The latter was of particular sentimental importance to Peres as a tribute to his close friend, the state’s fifth president Yitzhak Navon, who died in November.
Other plans Peres had for the immediate future were also canceled or deferred.
Messages of concern flowed to Israel from around the world.
Prime Minister Benjamin Netanyahu telephoned Peres’s long time close aide Yona Bartal to ask about the statesman’s condition and was relieved to hear all was well. He sent his best wishes for a full recovery plus a big hug from his wife, Sara.
Netanyahu later spoke to Peres personally.
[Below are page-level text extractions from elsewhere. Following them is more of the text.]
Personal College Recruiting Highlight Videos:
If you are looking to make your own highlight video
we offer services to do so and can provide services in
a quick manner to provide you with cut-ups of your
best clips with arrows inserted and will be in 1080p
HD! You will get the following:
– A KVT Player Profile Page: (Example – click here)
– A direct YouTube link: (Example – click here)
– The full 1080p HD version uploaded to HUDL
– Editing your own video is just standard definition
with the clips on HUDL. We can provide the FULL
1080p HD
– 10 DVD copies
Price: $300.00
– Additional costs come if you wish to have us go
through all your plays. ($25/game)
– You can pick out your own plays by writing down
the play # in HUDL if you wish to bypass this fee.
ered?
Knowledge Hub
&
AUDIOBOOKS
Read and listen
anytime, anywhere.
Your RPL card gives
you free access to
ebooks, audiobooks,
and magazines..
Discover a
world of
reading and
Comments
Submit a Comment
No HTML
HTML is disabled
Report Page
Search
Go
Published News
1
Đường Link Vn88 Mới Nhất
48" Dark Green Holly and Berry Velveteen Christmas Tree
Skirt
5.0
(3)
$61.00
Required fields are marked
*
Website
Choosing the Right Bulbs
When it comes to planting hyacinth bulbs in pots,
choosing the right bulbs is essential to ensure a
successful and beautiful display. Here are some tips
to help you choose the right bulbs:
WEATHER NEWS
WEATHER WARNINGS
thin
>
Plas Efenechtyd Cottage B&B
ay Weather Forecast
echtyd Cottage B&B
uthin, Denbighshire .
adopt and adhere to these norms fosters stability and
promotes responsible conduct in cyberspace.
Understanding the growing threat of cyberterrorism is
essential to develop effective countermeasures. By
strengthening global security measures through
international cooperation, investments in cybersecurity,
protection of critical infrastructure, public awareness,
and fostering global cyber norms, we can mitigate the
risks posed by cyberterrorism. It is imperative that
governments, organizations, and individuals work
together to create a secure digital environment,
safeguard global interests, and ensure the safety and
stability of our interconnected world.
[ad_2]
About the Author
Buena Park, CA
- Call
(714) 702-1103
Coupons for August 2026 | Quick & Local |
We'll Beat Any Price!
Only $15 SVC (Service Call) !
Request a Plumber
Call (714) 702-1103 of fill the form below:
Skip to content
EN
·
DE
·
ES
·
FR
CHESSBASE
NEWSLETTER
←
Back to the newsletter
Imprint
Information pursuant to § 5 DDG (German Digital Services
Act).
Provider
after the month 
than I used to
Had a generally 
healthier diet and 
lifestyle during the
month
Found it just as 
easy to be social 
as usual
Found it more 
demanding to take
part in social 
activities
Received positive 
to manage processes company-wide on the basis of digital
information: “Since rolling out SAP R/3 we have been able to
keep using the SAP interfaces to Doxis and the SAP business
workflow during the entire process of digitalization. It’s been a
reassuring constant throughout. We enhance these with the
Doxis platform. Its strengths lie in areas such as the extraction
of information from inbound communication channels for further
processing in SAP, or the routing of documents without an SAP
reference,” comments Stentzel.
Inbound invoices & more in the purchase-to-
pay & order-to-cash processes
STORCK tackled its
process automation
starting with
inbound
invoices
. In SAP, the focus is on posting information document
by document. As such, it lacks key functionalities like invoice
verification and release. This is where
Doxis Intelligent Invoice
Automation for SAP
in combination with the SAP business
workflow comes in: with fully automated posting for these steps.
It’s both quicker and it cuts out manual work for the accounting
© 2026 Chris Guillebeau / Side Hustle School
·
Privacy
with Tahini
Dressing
President Reuven Rivlin also contacted Peres. In typical manner, Peres did not wait for Rivlin to ask how he was feeling, but inquired about Rivlin’s health instead – and then they both laughed.
Rivlin told him that he had just an hour earlier wished Peres good health and a long life at a ceremony marking the appointments of 21 judges and court registrars.
Rivlin asked Peres to spend the next few days resting but admitted he knew that was a futile request to make of the workaholic leader.
Peres’s son Chemi voiced thanks for all the goodwill messages from around the world and said his father was in an excellent mood, that his heart is strong and beating and full of energy, but that for the moment the elder Peres has to get some rest.